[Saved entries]
%%
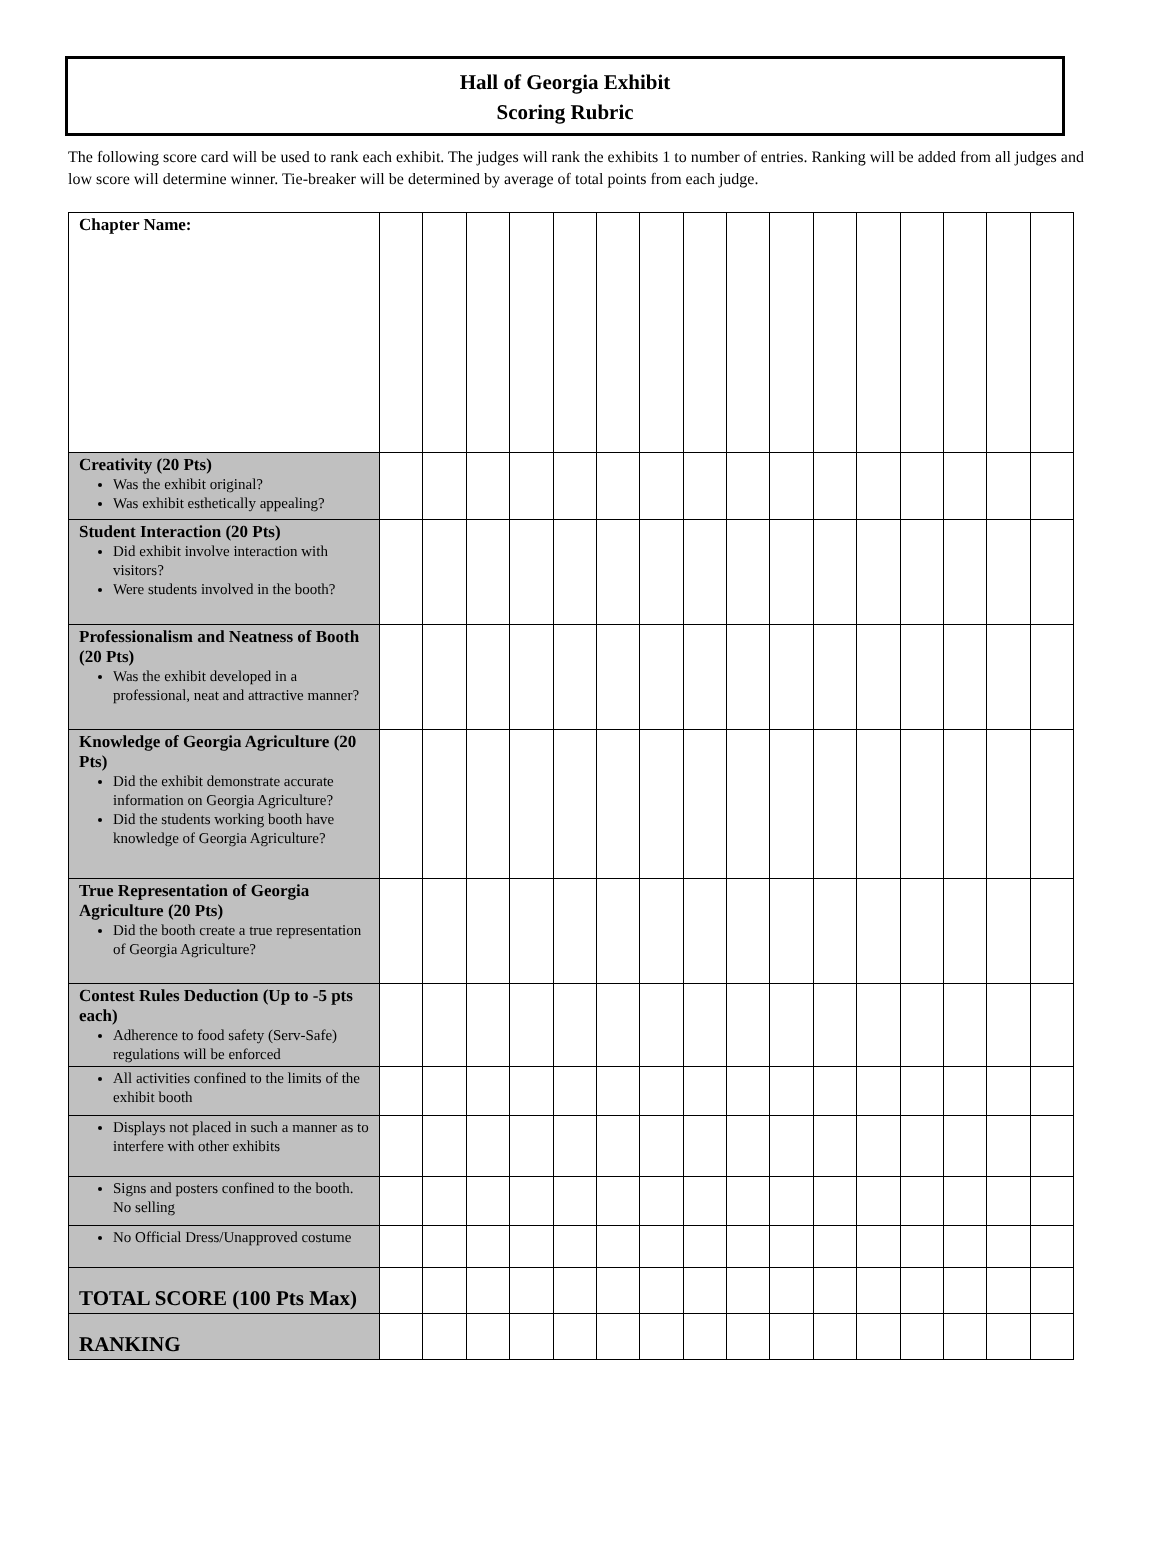Hall of Georgia Exhibit
Scoring Rubric
The following score card will be used to rank each exhibit. The judges will rank the exhibits 1 to number of entries. Ranking will be added from all judges and low score will determine winner. Tie-breaker will be determined by average of total points from each judge.
| Chapter Name: | | | | | | | | | | | | | | | | |
| Creativity (20 Pts) Was the exhibit original? Was exhibit esthetically appealing? | | | | | | | | | | | | | | | | |
| Student Interaction (20 Pts) Did exhibit involve interaction with visitors? Were students involved in the booth? | | | | | | | | | | | | | | | | |
| Professionalism and Neatness of Booth (20 Pts) Was the exhibit developed in a professional, neat and attractive manner? | | | | | | | | | | | | | | | | |
| Knowledge of Georgia Agriculture (20 Pts) Did the exhibit demonstrate accurate information on Georgia Agriculture? Did the students working booth have knowledge of Georgia Agriculture? | | | | | | | | | | | | | | | | |
| True Representation of Georgia Agriculture (20 Pts) Did the booth create a true representation of Georgia Agriculture? | | | | | | | | | | | | | | | | |
| Contest Rules Deduction (Up to -5 pts each) Adherence to food safety (Serv-Safe) regulations will be enforced | | | | | | | | | | | | | | | | |
| All activities confined to the limits of the exhibit booth | | | | | | | | | | | | | | | | |
| Displays not placed in such a manner as to interfere with other exhibits | | | | | | | | | | | | | | | | |
| Signs and posters confined to the booth. No selling | | | | | | | | | | | | | | | | |
| No Official Dress/Unapproved costume | | | | | | | | | | | | | | | | |
| TOTAL SCORE (100 Pts Max) | | | | | | | | | | | | | | | | |
| RANKING | | | | | | | | | | | | | | | | |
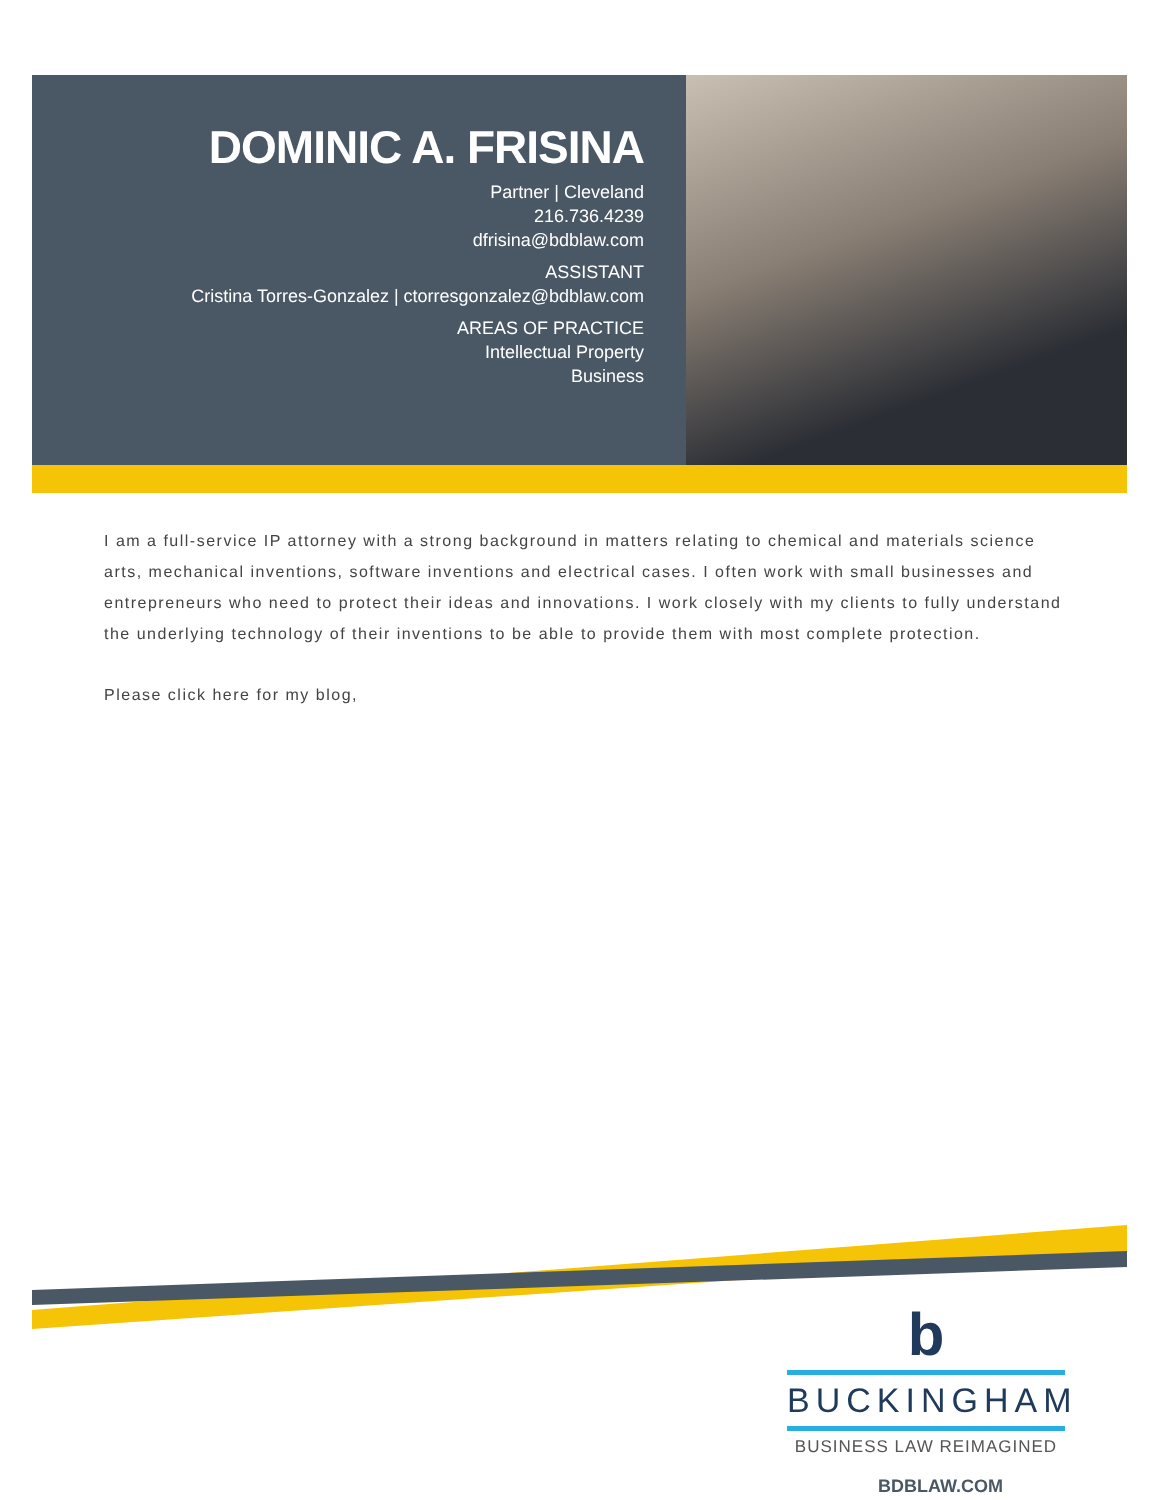DOMINIC A. FRISINA
Partner | Cleveland
216.736.4239
dfrisina@bdblaw.com
ASSISTANT
Cristina Torres-Gonzalez | ctorresgonzalez@bdblaw.com
AREAS OF PRACTICE
Intellectual Property
Business
I am a full-service IP attorney with a strong background in matters relating to chemical and materials science arts, mechanical inventions, software inventions and electrical cases. I often work with small businesses and entrepreneurs who need to protect their ideas and innovations. I work closely with my clients to fully understand the underlying technology of their inventions to be able to provide them with most complete protection.
Please click here for my blog,
b
BUCKINGHAM
BUSINESS LAW REIMAGINED
BDBLAW.COM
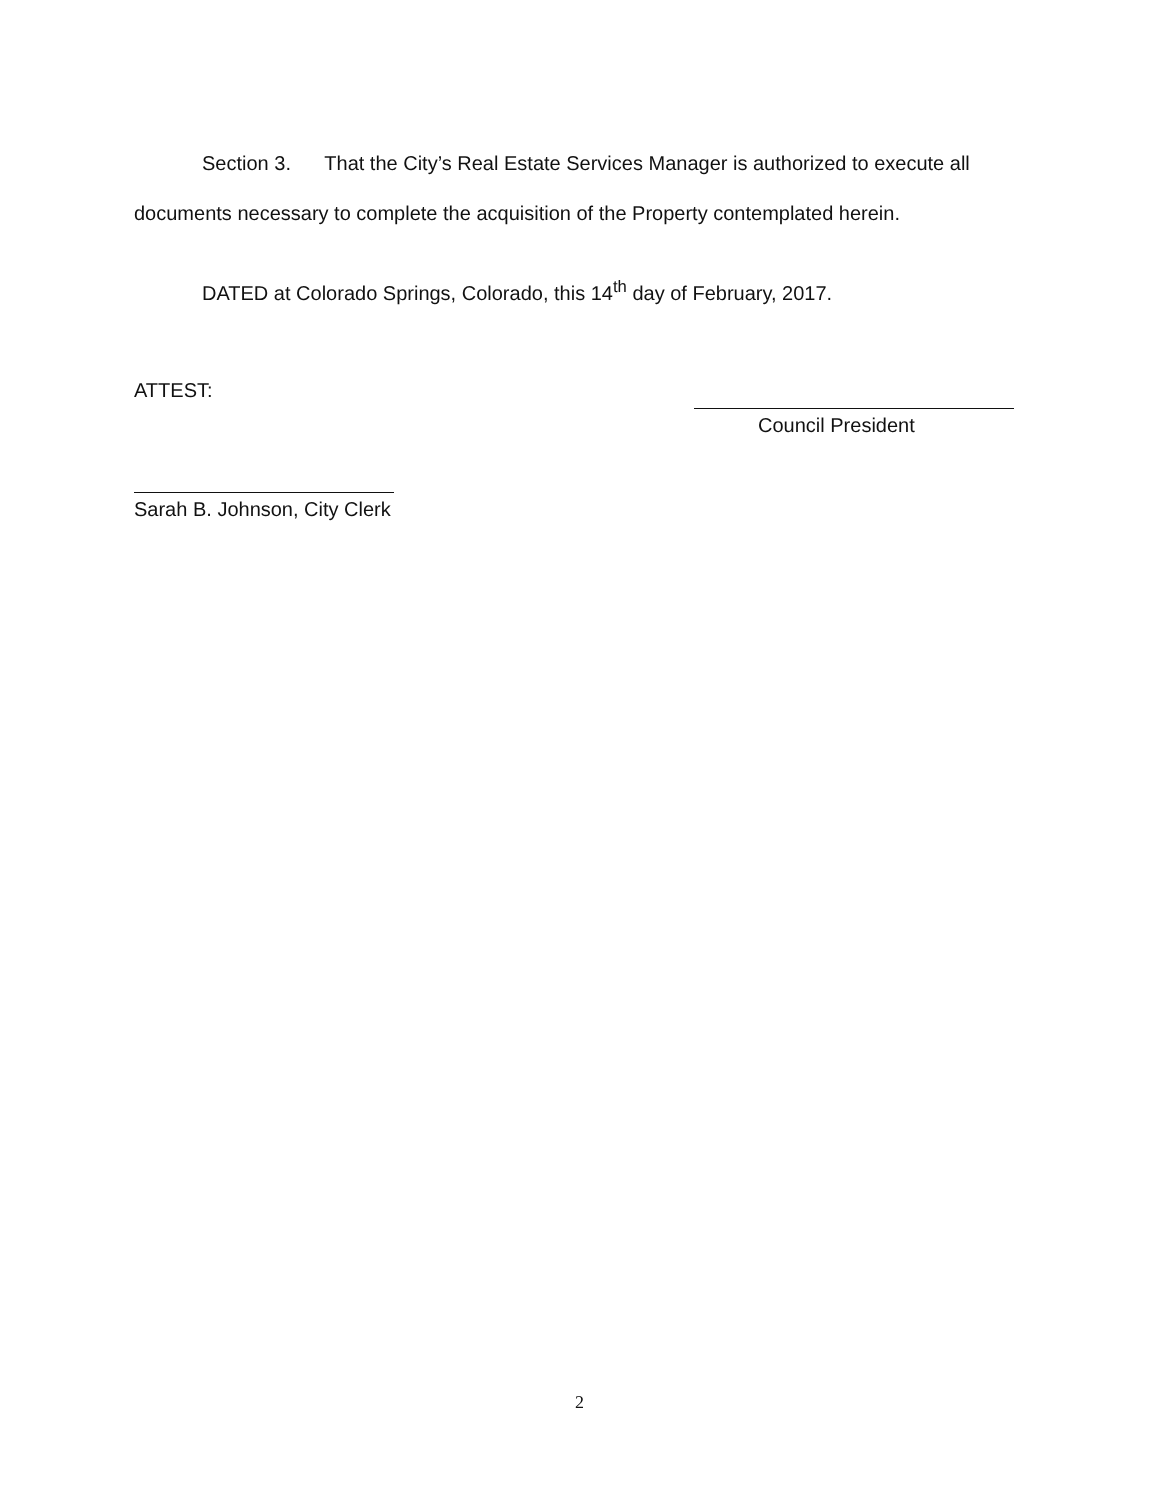Section 3. That the City’s Real Estate Services Manager is authorized to execute all documents necessary to complete the acquisition of the Property contemplated herein.
DATED at Colorado Springs, Colorado, this 14<sup>th</sup> day of February, 2017.
ATTEST:
Sarah B. Johnson, City Clerk
Council President
2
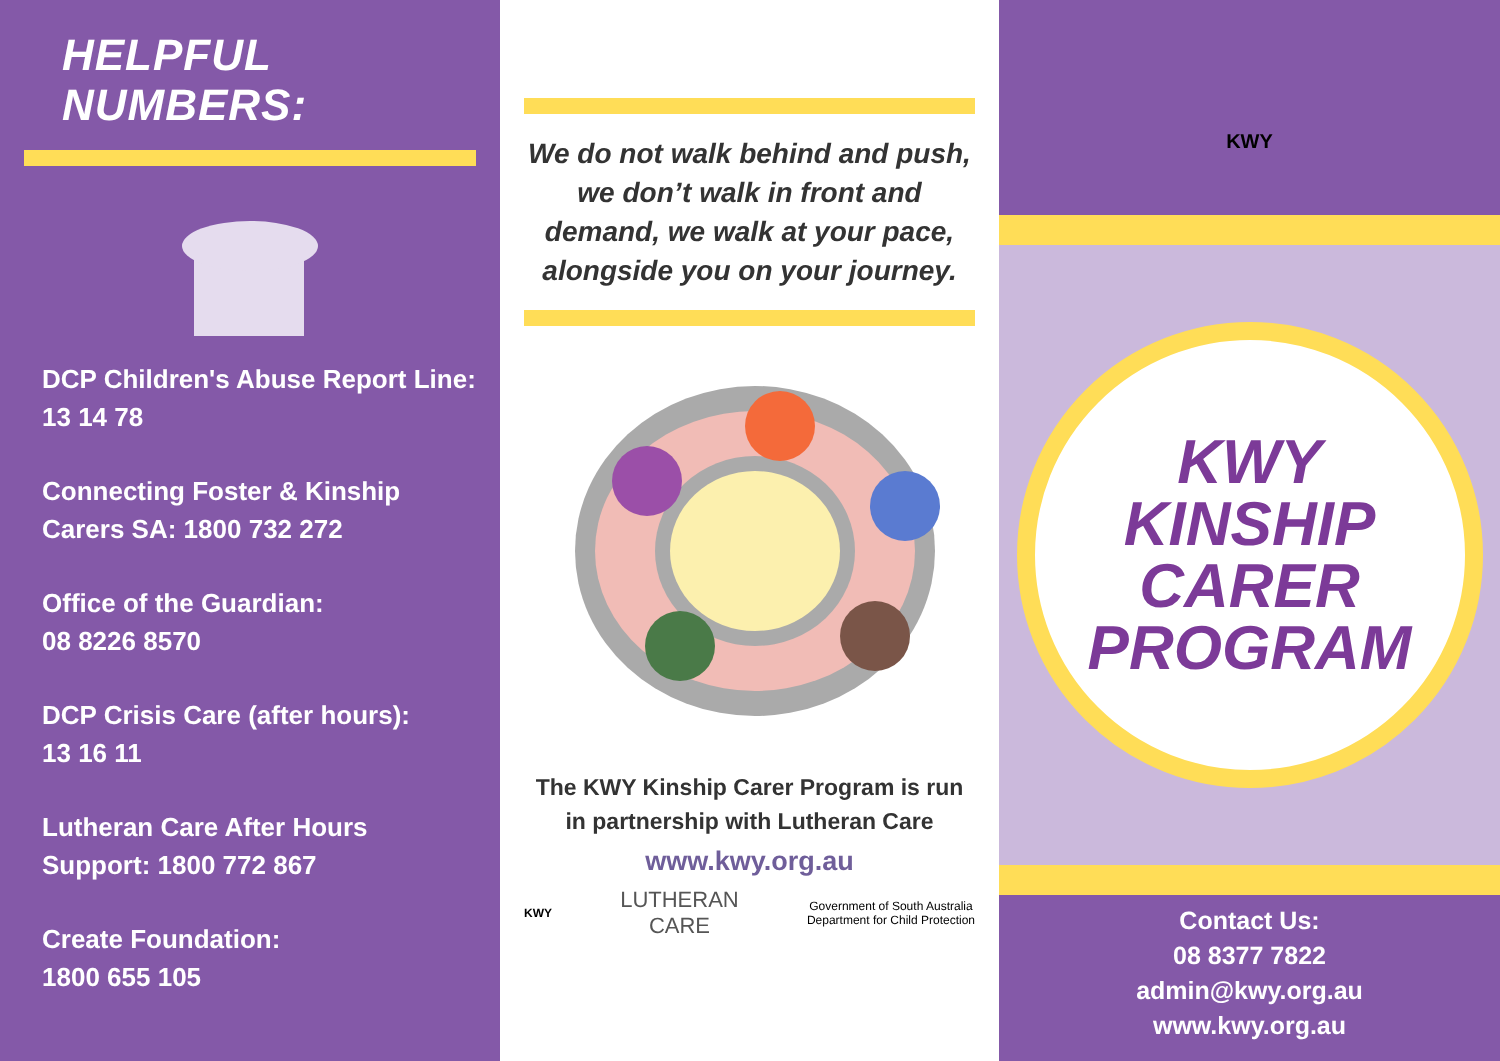HELPFUL NUMBERS:
DCP Children's Abuse Report Line: 13 14 78
Connecting Foster & Kinship Carers SA: 1800 732 272
Office of the Guardian:
08 8226 8570
DCP Crisis Care (after hours):
13 16 11
Lutheran Care After Hours Support: 1800 772 867
Create Foundation:
1800 655 105
We do not walk behind and push, we don’t walk in front and demand, we walk at your pace, alongside you on your journey.
The KWY Kinship Carer Program is run in partnership with Lutheran Care
www.kwy.org.au
KWY LUTHERAN
CARE Government of South Australia
Department for Child Protection
KWY
KWY
KINSHIP
CARER
PROGRAM
Contact Us:
08 8377 7822
admin@kwy.org.au
www.kwy.org.au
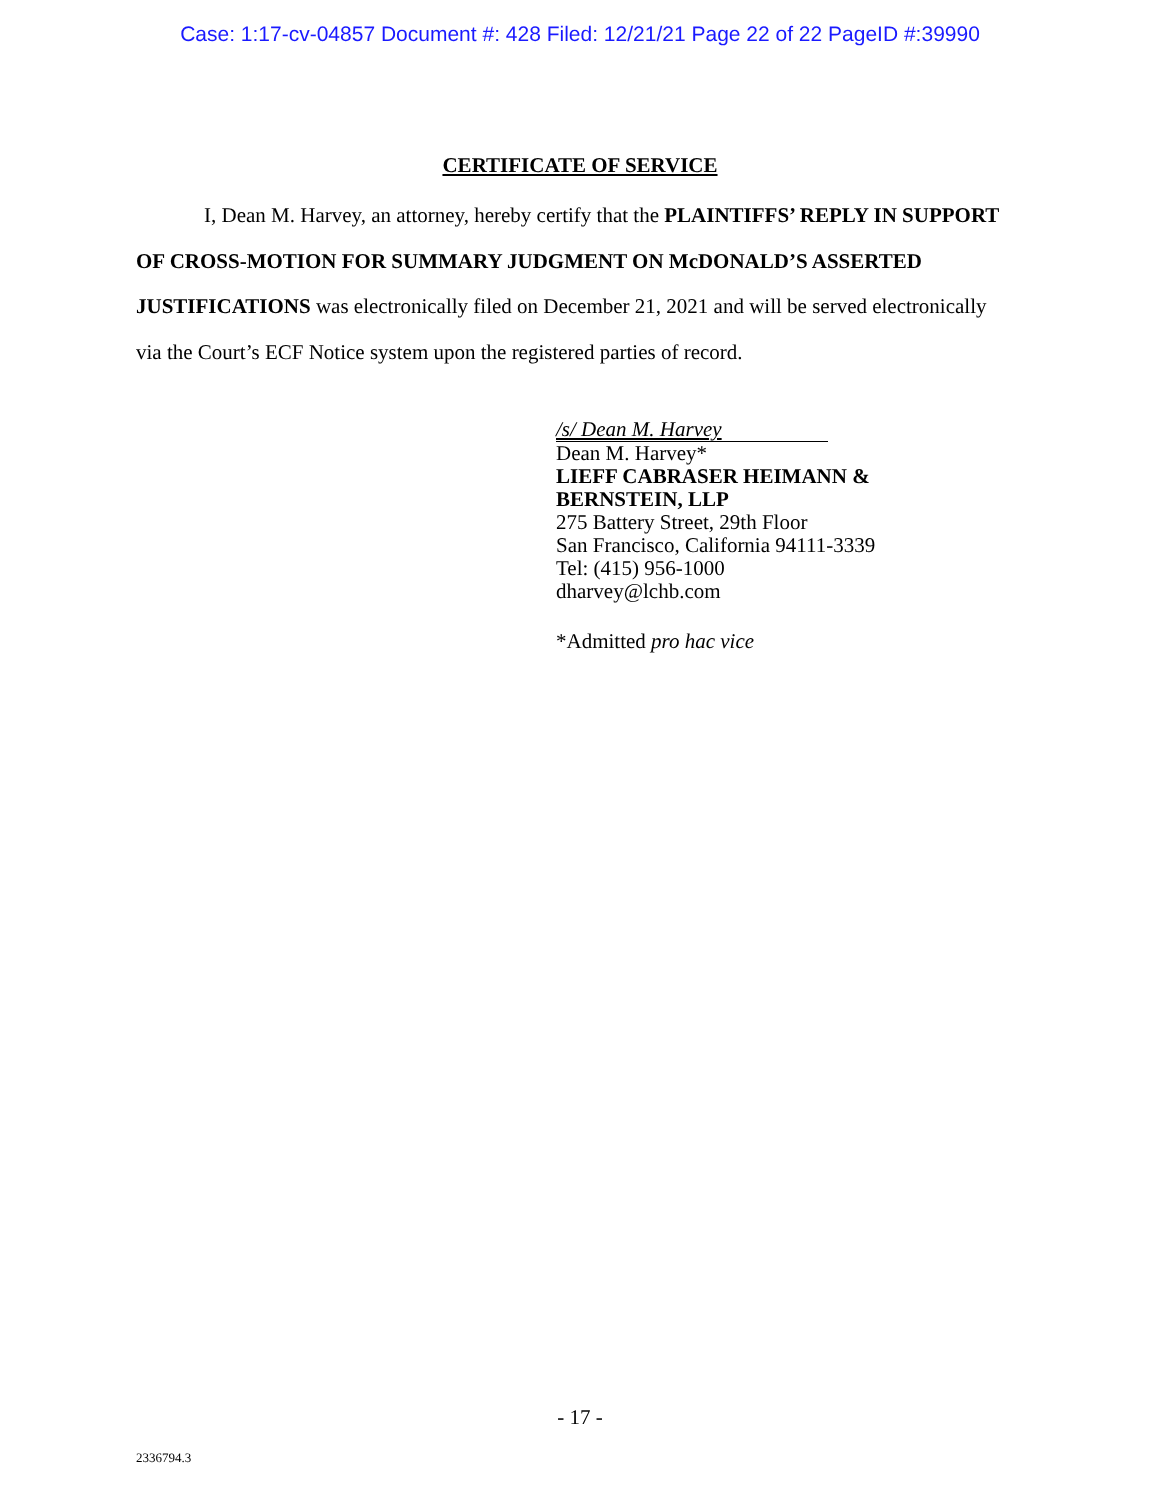Case: 1:17-cv-04857 Document #: 428 Filed: 12/21/21 Page 22 of 22 PageID #:39990
CERTIFICATE OF SERVICE
I, Dean M. Harvey, an attorney, hereby certify that the PLAINTIFFS’ REPLY IN SUPPORT OF CROSS-MOTION FOR SUMMARY JUDGMENT ON McDONALD’S ASSERTED JUSTIFICATIONS was electronically filed on December 21, 2021 and will be served electronically via the Court’s ECF Notice system upon the registered parties of record.
/s/ Dean M. Harvey
Dean M. Harvey*
LIEFF CABRASER HEIMANN &
BERNSTEIN, LLP
275 Battery Street, 29th Floor
San Francisco, California 94111-3339
Tel: (415) 956-1000
dharvey@lchb.com
*Admitted pro hac vice
- 17 -
2336794.3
%%
- _What to do_:
Copy exactly what appears in the entries, beginning with the first line and ending with the line that has "Chapter Name: |", but not the pictures.

- _Task output_:
Hall of Georgia Exhibit
Scoring Rubric
The following score card will be used to rank each exhibit. The judges will rank the exhibits 1 to number of entries. Ranking will be added from all judges and low score will determine winner. Tie-breaker will be determined by average of total points from each judge.
| Chapter Name: | | | | | | | | | | | | | | | | |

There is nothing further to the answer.